Is it true that you travelled all over the south of France on a moped to do the job?
I didn’t have a driving licence but wasn’t going to let that stop me. I was so passionate.

What is the biggest professional mistake you have made?
I’ve made plenty of mistakes. A recurrent one is passing over actors who then became famous. Then there are the films I’ve fought for, which turned out to be flops.

Which talents are you most proud of discovering?
Béatrice Dalle, even though she gave me such a tough time, Emmanuelle Seigner, Nathalie Baye, Juliette Binoche. I wasn’t Juliette’s agent but worked on getting her cast early on in her career. I’m also proud of my work with directors like François Ozon and Claire Denis.

Did you expect Call My Agent! to be such a success?
It took us seven years to make it happen. We were told it would only work with Parisian Bobos [bourgeois bohemians] and would never register with ‘La France Profonde’ [deep in the provinces].

What made it work in the end?
There is the glamour and the stars but then there are the assistants working behind the scenes, the workers in the kitchen so to speak. There’s also an element of [François] Truffaut’s Day For Night about it, in that we show what goes into making a film.

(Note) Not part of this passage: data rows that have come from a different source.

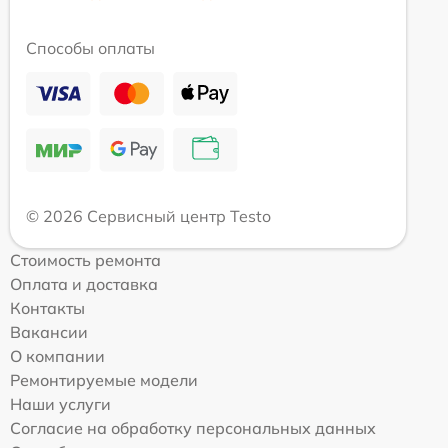
Способы оплаты
© 2026 Сервисный центр Testo
Стоимость ремонта
Оплата и доставка
Контакты
Вакансии
О компании
Ремонтируемые модели
Наши услуги
Согласие на обработку персональных данных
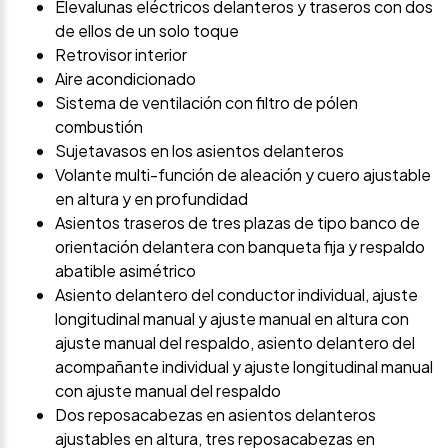
Elevalunas eléctricos delanteros y traseros con dos
de ellos de un solo toque
Retrovisor interior
Aire acondicionado
Sistema de ventilación con filtro de pólen
combustión
Sujetavasos en los asientos delanteros
Volante multi-función de aleación y cuero ajustable
en altura y en profundidad
Asientos traseros de tres plazas de tipo banco de
orientación delantera con banqueta fija y respaldo
abatible asimétrico
Asiento delantero del conductor individual, ajuste
longitudinal manual y ajuste manual en altura con
ajuste manual del respaldo, asiento delantero del
acompañante individual y ajuste longitudinal manual
con ajuste manual del respaldo
Dos reposacabezas en asientos delanteros
ajustables en altura, tres reposacabezas en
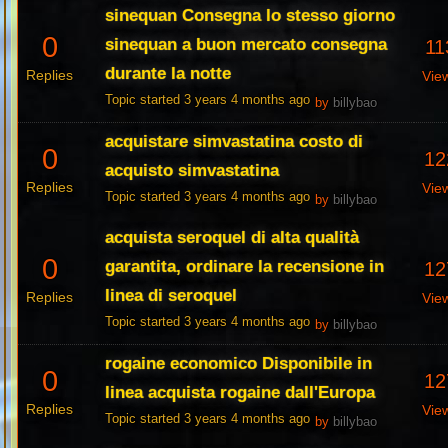
sinequan Consegna lo stesso giorno
0
sinequan a buon mercato consegna
11
durante la notte
Replies
Vie
Topic started 3 years 4 months ago
by
billybao
acquistare simvastatina costo di
0
12
acquisto simvastatina
Replies
Vie
Topic started 3 years 4 months ago
by
billybao
acquista seroquel di alta qualità
0
garantita, ordinare la recensione in
12
linea di seroquel
Replies
Vie
Topic started 3 years 4 months ago
by
billybao
rogaine economico Disponibile in
0
12
linea acquista rogaine dall'Europa
Replies
Vie
Topic started 3 years 4 months ago
by
billybao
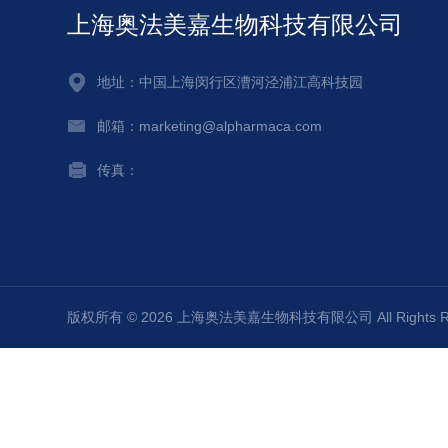
上海奥法美嘉生物科技有限公司
地址：中国上海闵行区漕河泾浦江高科技园
邮箱：marketing@alpharmaca.com
传真：
版权所有 © 2026 上海奥法美嘉生物科技有限公司 All Rights 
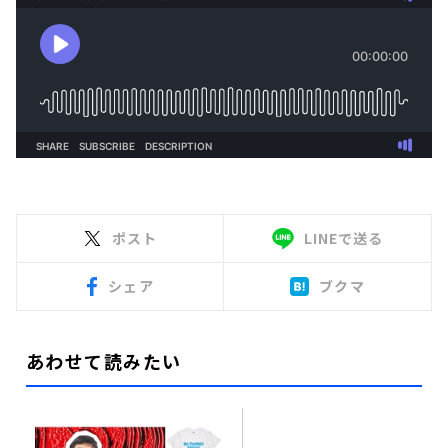
ポスト
LINEで送る
シェア
ブクマ
あわせて読みたい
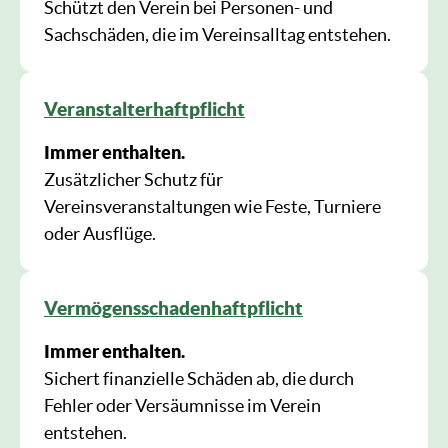
Schützt den Verein bei Personen- und
Sachschäden, die im Vereinsalltag entstehen.
Veranstalterhaftpflicht
Immer enthalten.
Zusätzlicher Schutz für
Vereinsveranstaltungen wie Feste, Turniere
oder Ausflüge.
Vermögensschadenhaftpflicht
Immer enthalten.
Sichert finanzielle Schäden ab, die durch
Fehler oder Versäumnisse im Verein
entstehen.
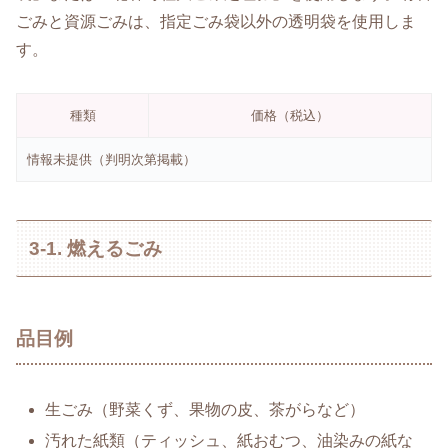
ごみと資源ごみは、指定ごみ袋以外の透明袋を使用しま
す。
種類
価格（税込）
情報未提供（判明次第掲載）
3-1. 燃えるごみ
品目例
生ごみ（野菜くず、果物の皮、茶がらなど）
汚れた紙類（ティッシュ、紙おむつ、油染みの紙な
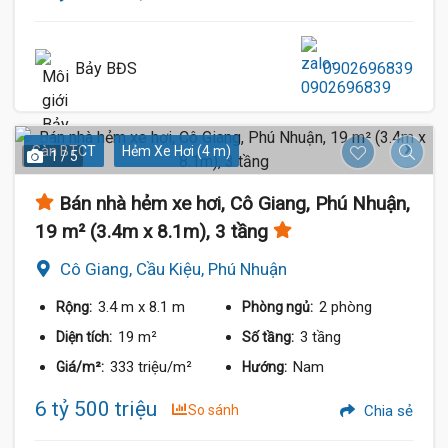
Bảy BĐS
0902696839
Sàn BTCT
Hẻm Xe Hơi (4 m)
1 / 5
Bán nhà hẻm xe hơi, Cô Giang, Phú Nhuận,
19 m² (3.4m x 8.1m), 3 tầng
Cô Giang, Cầu Kiệu, Phú Nhuận
3.4 m
x 8.1 m
2 phòng
Rộng:
Phòng ngủ:
19 m²
3 tầng
Diện tích:
Số tầng:
333 triệu/m²
Nam
Giá/m²:
Hướng:
6 tỷ 500 triệu
So sánh
Chia sẻ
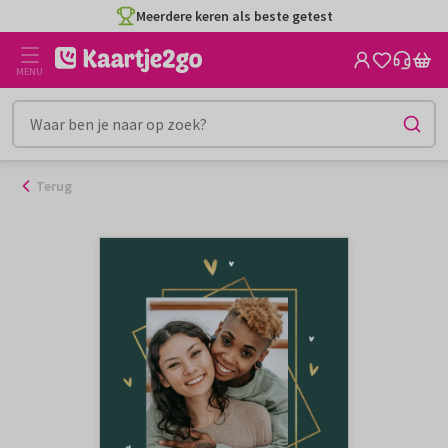
Ga
Meerdere keren als beste getest
naar
de
MENU
inhoud
Terug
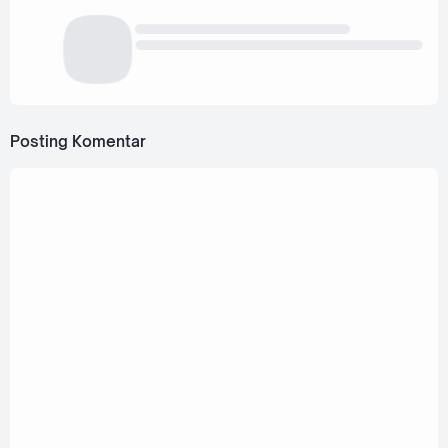
Posting Komentar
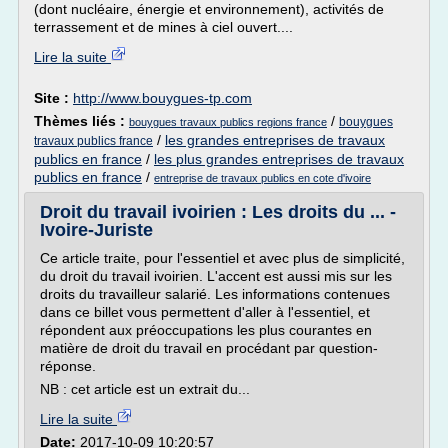
(dont nucléaire, énergie et environnement), activités de
terrassement et de mines à ciel ouvert....
Lire la suite
Site :
http://www.bouygues-tp.com
Thèmes liés :
/
bouygues
bouygues travaux publics regions france
/
les grandes entreprises de travaux
travaux publics france
publics en france
/
les plus grandes entreprises de travaux
publics en france
/
entreprise de travaux publics en cote d'ivoire
Droit du travail ivoirien : Les droits du ... -
Ivoire-Juriste
Ce article traite, pour l'essentiel et avec plus de simplicité,
du droit du travail ivoirien. L'accent est aussi mis sur les
droits du travailleur salarié. Les informations contenues
dans ce billet vous permettent d'aller à l'essentiel, et
répondent aux préoccupations les plus courantes en
matière de droit du travail en procédant par question-
réponse.
NB : cet article est un extrait du...
Lire la suite
Date:
2017-10-09 10:20:57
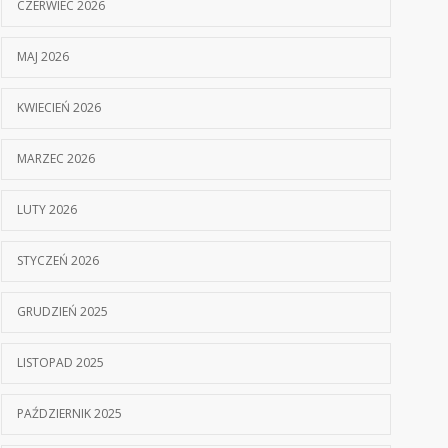
CZERWIEC 2026
MAJ 2026
KWIECIEŃ 2026
MARZEC 2026
LUTY 2026
STYCZEŃ 2026
GRUDZIEŃ 2025
LISTOPAD 2025
PAŹDZIERNIK 2025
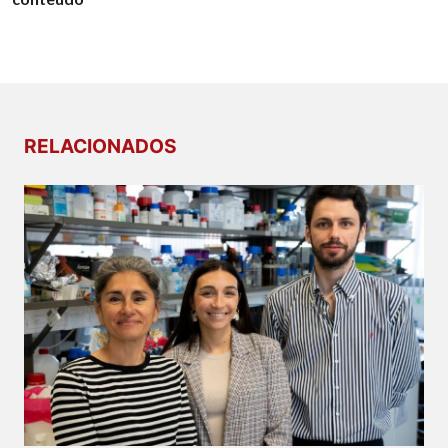
RELACIONADOS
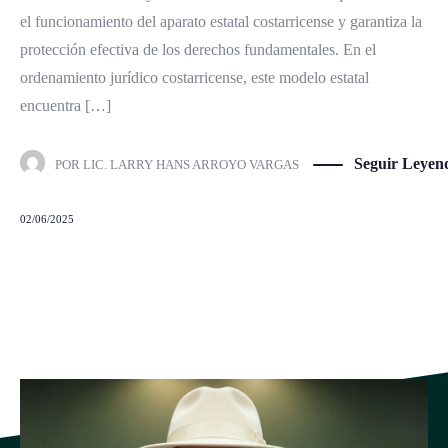
el funcionamiento del aparato estatal costarricense y garantiza la
protección efectiva de los derechos fundamentales. En el
ordenamiento jurídico costarricense, este modelo estatal
encuentra […]
Seguir Leyen
POR
LIC. LARRY HANS ARROYO VARGAS
02/06/2025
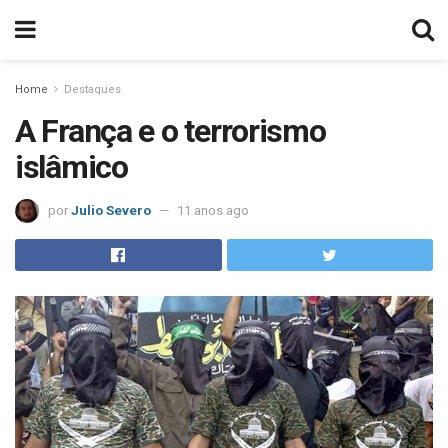
Home
Destaques
A França e o terrorismo
islâmico
por
Julio Severo
11 anos ago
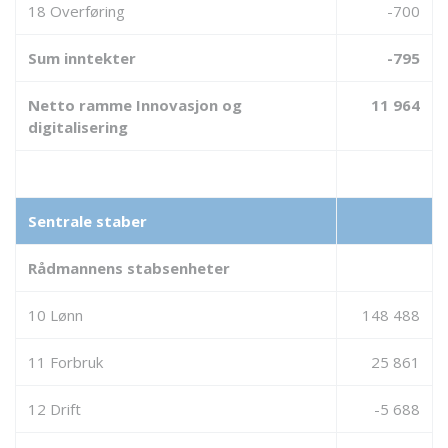
18 Overføring
-700
Sum inntekter
-795
Netto ramme Innovasjon og
11 964
digitalisering
Sentrale staber
Rådmannens stabsenheter
10 Lønn
148 488
11 Forbruk
25 861
12 Drift
-5 688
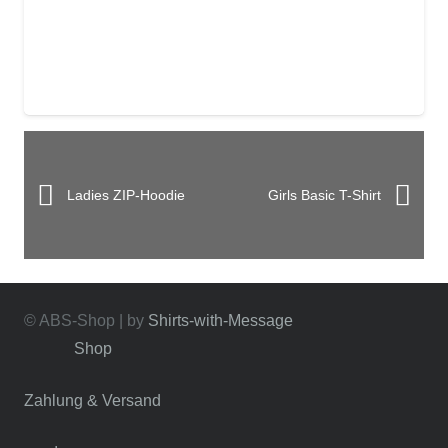
Ladies ZIP-Hoodie
Girls Basic T-Shirt
© ABS-Shop | by
Shirts-with-Message
Shop
Zahlung & Versand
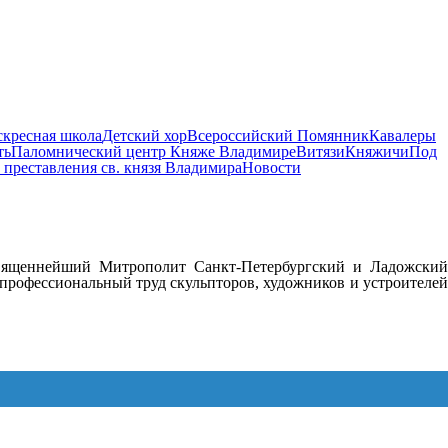
скресная школа
Детский хор
Всероссийский Помянник
Кавалеры
ть
Паломнический центр Княже Владимире
Витязи
Княжичи
Под
 преставления св. князя Владимира
Новости
священнейший Митрополит Санкт-Петербургский и Ладожский
профессиональный труд скульпторов, художников и устроителей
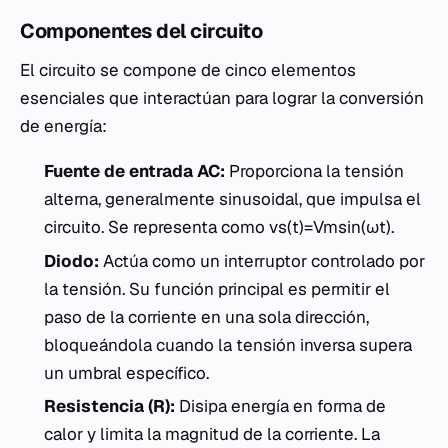
Componentes del circuito
El circuito se compone de cinco elementos
esenciales que interactúan para lograr la conversión
de energía:
Fuente de entrada AC:
Proporciona la tensión
alterna, generalmente sinusoidal, que impulsa el
circuito. Se representa como vs​(t)=Vm​sin(ωt).
Diodo:
Actúa como un interruptor controlado por
la tensión. Su función principal es permitir el
paso de la corriente en una sola dirección,
bloqueándola cuando la tensión inversa supera
un umbral específico.
Resistencia (R):
Disipa energía en forma de
calor y limita la magnitud de la corriente. La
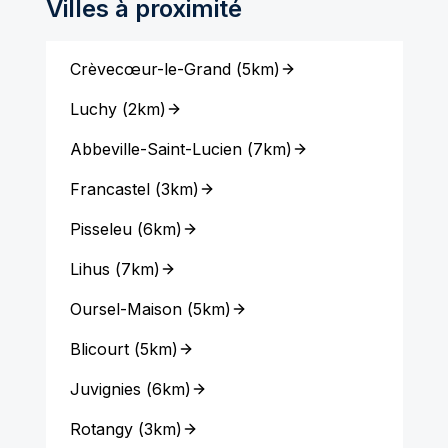
Villes à proximité
Crèvecœur-le-Grand
(
5km
)
Luchy
(
2km
)
Abbeville-Saint-Lucien
(
7km
)
Francastel
(
3km
)
Pisseleu
(
6km
)
Lihus
(
7km
)
Oursel-Maison
(
5km
)
Blicourt
(
5km
)
Juvignies
(
6km
)
Rotangy
(
3km
)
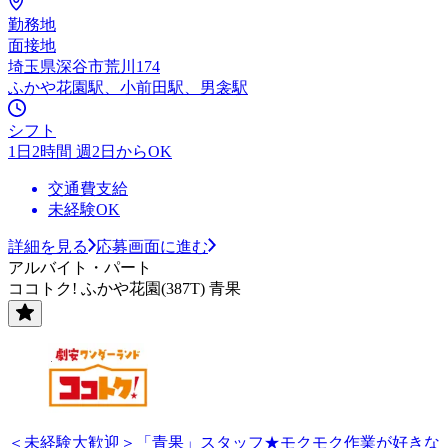
勤務地
面接地
埼玉県深谷市荒川174
ふかや花園駅、小前田駅、男衾駅
シフト
1日2時間 週2日からOK
交通費支給
未経験OK
詳細を見る
応募画面に進む
アルバイト・パート
ココトク! ふかや花園(387T) 青果
＜未経験大歓迎＞「青果」スタッフ★モクモク作業が好きな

Are the stories in the series based on real events?
Most of the storylines around the talent did really happen, but not to the guests in the series.

Which of the agents takes the most inspiration from you? Mathias Barneville?
No, I am far too chaotic. I’m more like the character of Gabriel Sarda, played by Grégory Montel.

Was it difficult to get stars to sign up for the show?
The first season was hard. The involvement of Cédric Klapisch [as a director/producer] was very important. Actors love him as a director, so his presence was reassuring. I don’t know if it would have happened without him.

An executive at Mediawan, the content group that acquired your company in 2018, announced a fifth season. Can you elaborate?
There won’t be a fifth season, but rather a standalone one-off in which Camille Cottin’s character Andrea heads to New York. It will wrap everything up and then we’ll stop. If not, we’ll end up repeating ourselves.

What do you think about the upcoming UK version and other remakes?
I’ve got high expectations for the English version. French and UK agents are similar in the way they work. For our 10% fee, we’re artistic advisor, financial advisor, confidante and sometimes even handle publicity. In the US, there will be at least four people doing these jobs. There have already been remakes out of Québec as well as Turkey, where they took out any mention of homosexuality. It’s another reason to stop, as we’re soon going to be eclipsed by the remakes coming down the line.